_Text provided_

Hollande said Europe should show more solidarity, which “underscored that austerity as the only perspective and reality wasn’t tolerable any more”.
However, he was more circumspect when asked about plans to cut Greek debt payments. “There is also respect for European rules, which are imposed on everyone, France too, and it’s not always simple. And then respect for commitments that have been made in connection to debts related to states,” Hollande told reporters with the Syriza leader at his side.
France, which has missed budget targets of its own, has offered to help Athens in debt talks but rejects cancelling the country’s debts and said it would not take part in any anti-Berlin front.
Tsipras said: “The debt must become viable. This is what we must discuss,” adding that he had put “realistic” proposals to EU partners in meetings over the past few days.
“I am convinced we can work together to get out of the crisis in Greece and to help Europe overcome the crisis,” he said.
Markets, which have rallied in response to the more moderate tone struck by Tsipras, remained steady. Greek banking shares rallied for a third day, with Bank of Piraeus up 20.8% and Euro bank up 10.7%. The Athens benchmark index ATG, which rose 0.9% on the day, has now recovered all the ground lost after the election of Syriza.

_Prompt_
In the news excerpt above about Greek debt talks, what did France say it would not take part in?

_Collected data_

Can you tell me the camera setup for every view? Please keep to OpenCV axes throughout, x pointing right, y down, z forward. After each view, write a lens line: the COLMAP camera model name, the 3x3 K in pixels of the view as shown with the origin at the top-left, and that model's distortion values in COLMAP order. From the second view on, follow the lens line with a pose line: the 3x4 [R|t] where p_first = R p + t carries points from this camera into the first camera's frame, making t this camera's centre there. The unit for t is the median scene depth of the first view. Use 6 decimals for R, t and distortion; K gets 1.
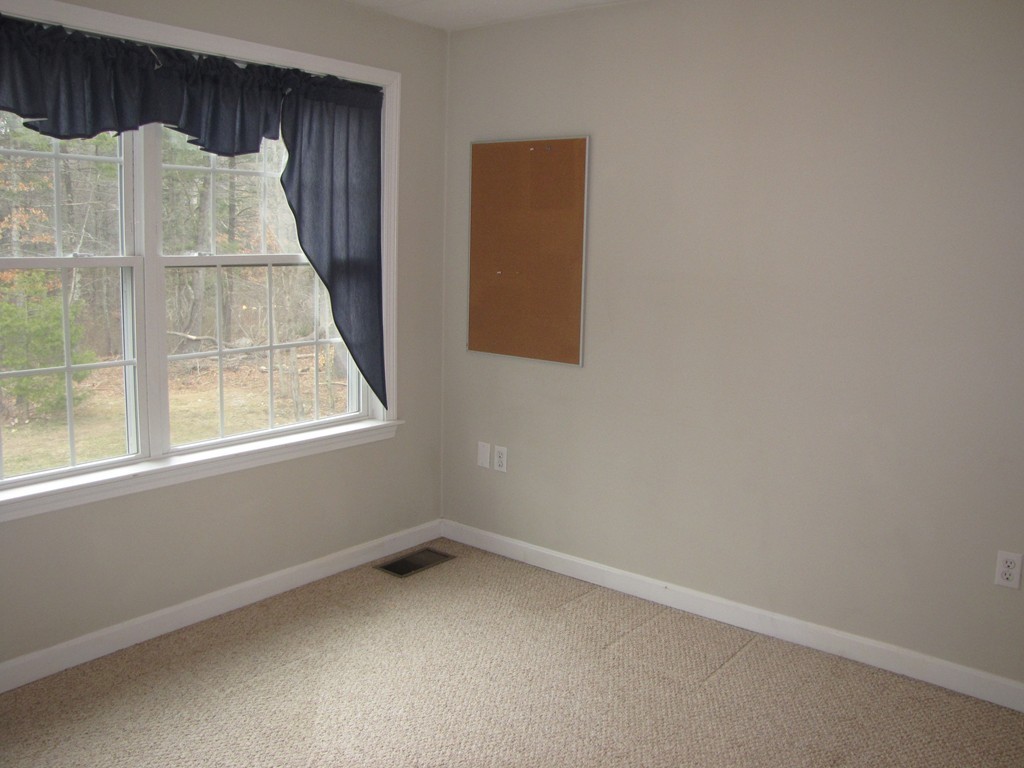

_Exercise output_
France said it would not take part in any anti-Berlin front.